Le responsable a mentionné deux enjeux économiques pour lesquels les journées professionnelles donneront des clés : l’étalement de la production au long de l’année et l’augmentation de la prolificité. Une conférence sur « l’étalement de la production pour un meilleur approvisionnement de la filière » est programmée le mercredi 7 de  10 h à11 h. Elle sera complétée par une animation technique de l’Institut de l’élevage. Le responsable de la charte interprofessionnelle encourage aussi vivement les éleveurs à aller s’informer pour augmenter la prolificité. Avec un seul agneau par brebis, la production française ne peut maintenir un écart de prix supportable avec les productions d’outre- Manche, qui sont de bonne qualité, soutient-il.

Enfin, Serge Préveraud explique que l’écrémage de la production nationale d’agneaux des mois de février-mars et la coordination entre régions peut aider à éviter une dépression des prix de la viande comme celle du début de cette année.

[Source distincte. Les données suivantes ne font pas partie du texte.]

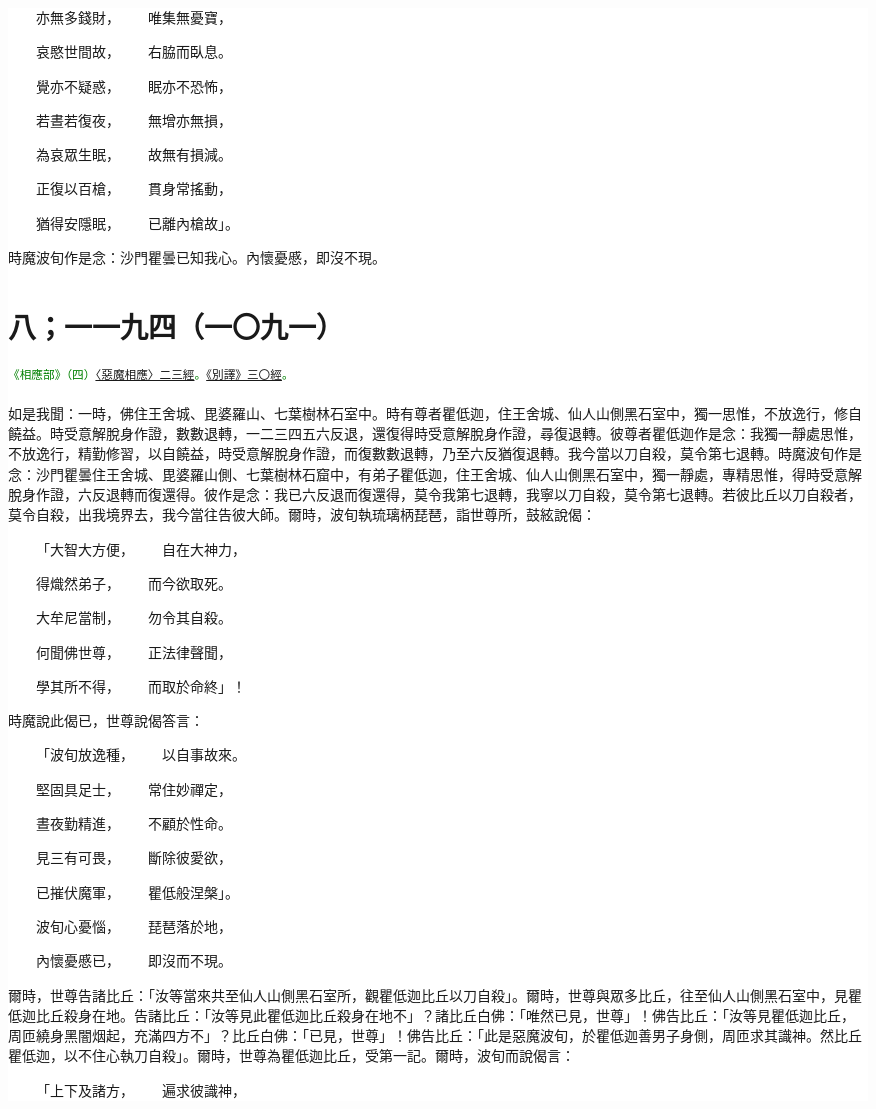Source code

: &emsp;&emsp;亦無多錢財，&emsp;&emsp;唯集無憂寶，

&emsp;&emsp;哀愍世間故，&emsp;&emsp;右脇而臥息。

&emsp;&emsp;覺亦不疑惑，&emsp;&emsp;眠亦不恐怖，

&emsp;&emsp;若晝若復夜，&emsp;&emsp;無增亦無損，

&emsp;&emsp;為哀眾生眠，&emsp;&emsp;故無有損減。

&emsp;&emsp;正復以百槍，&emsp;&emsp;貫身常搖動，

&emsp;&emsp;猶得安隱眠，&emsp;&emsp;已離內槍故」。

時魔波旬作是念：沙門瞿曇已知我心。內懷憂慼，即沒不現。

# 八；一一九四（一〇九一）

<sup><font color="green">《相應部》（四）[〈惡魔相應〉二三經](https://github.com/gwsice/buddhism/blob/master/%E6%97%A9%E6%9C%9F/%E5%8D%97%E4%BC%A0%E7%9B%B8%E5%BA%94%E9%83%A8/01%E6%9C%89%E5%81%88%E7%AF%87/04%20%E6%81%B6%E9%AD%94%E7%9B%B8%E5%BA%94.md#4_23)。[《別譯》三〇經](https://github.com/gwsice/buddhism/blob/master/%E6%97%A9%E6%9C%9F/%E6%9D%82%E9%98%BF%E5%90%AB%E7%BB%8F/%E5%88%AB%E8%AF%91%E6%9D%82%E9%98%BF%E5%90%AB%E7%BB%8F/02.md#30)。</font></sup>

如是我聞：一時，佛住王舍城、毘婆羅山、七葉樹林石室中。時有尊者瞿低迦，住王舍城、仙人山側黑石室中，獨一思惟，不放逸行，修自饒益。時受意解脫身作證，數數退轉，一二三四五六反退，還復得時受意解脫身作證，尋復退轉。彼尊者瞿低迦作是念：我獨一靜處思惟，不放逸行，精勤修習，以自饒益，時受意解脫身作證，而復數數退轉，乃至六反猶復退轉。我今當以刀自殺，莫令第七退轉。時魔波旬作是念：沙門瞿曇住王舍城、毘婆羅山側、七葉樹林石窟中，有弟子瞿低迦，住王舍城、仙人山側黑石室中，獨一靜處，專精思惟，得時受意解脫身作證，六反退轉而復還得。彼作是念：我已六反退而復還得，莫令我第七退轉，我寧以刀自殺，莫令第七退轉。若彼比丘以刀自殺者，莫令自殺，出我境界去，我今當往告彼大師。爾時，波旬執琉璃柄琵琶，詣世尊所，鼓絃說偈：

&emsp;&emsp;「大智大方便，&emsp;&emsp;自在大神力，

&emsp;&emsp;得熾然弟子，&emsp;&emsp;而今欲取死。

&emsp;&emsp;大牟尼當制，&emsp;&emsp;勿令其自殺。

&emsp;&emsp;何聞佛世尊，&emsp;&emsp;正法律聲聞，

&emsp;&emsp;學其所不得，&emsp;&emsp;而取於命終」！

時魔說此偈已，世尊說偈答言：

&emsp;&emsp;「波旬放逸種，&emsp;&emsp;以自事故來。

&emsp;&emsp;堅固具足士，&emsp;&emsp;常住妙禪定，

&emsp;&emsp;晝夜勤精進，&emsp;&emsp;不顧於性命。

&emsp;&emsp;見三有可畏，&emsp;&emsp;斷除彼愛欲，

&emsp;&emsp;已摧伏魔軍，&emsp;&emsp;瞿低般涅槃」。

&emsp;&emsp;波旬心憂惱，&emsp;&emsp;琵琶落於地，

&emsp;&emsp;內懷憂慼已，&emsp;&emsp;即沒而不現。

爾時，世尊告諸比丘：「汝等當來共至仙人山側黑石室所，觀瞿低迦比丘以刀自殺」。爾時，世尊與眾多比丘，往至仙人山側黑石室中，見瞿低迦比丘殺身在地。告諸比丘：「汝等見此瞿低迦比丘殺身在地不」？諸比丘白佛：「唯然已見，世尊」！佛告比丘：「汝等見瞿低迦比丘，周匝繞身黑闇烟起，充滿四方不」？比丘白佛：「已見，世尊」！佛告比丘：「此是惡魔波旬，於瞿低迦善男子身側，周匝求其識神。然比丘瞿低迦，以不住心執刀自殺」。爾時，世尊為瞿低迦比丘，受第一記。爾時，波旬而說偈言：

&emsp;&emsp;「上下及諸方，&emsp;&emsp;遍求彼識神，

Comme il faut avoir un oeil braqué à l’Est, un témoin de l’Institut de l’élevage fera part de ses observations de la dynamique ovine en Bulgarie et en Roumanie, et donnera des éléments d’une étude conduite dans ces pays par le Geb (groupe Economie de l’élevage).

L’autre sujet d’actualité traité sera le projet national d’identification électronique. Les résultats des expériences menées en régions seraient concluants. Ils devraient être commentés dans les couloirs du salon comme à la conférence programmée le mercredi 7 de 14 h 30 à 15 h 30.

L’association pour l’organisation du salon national ovin attend 18 000 visiteurs contre 15 000 lors de la précédente édition de 2003. Elle annonce avoir fait le plein de ses 330 exposants attendus et vante l’orientation de plus en plus professionnelle du salon.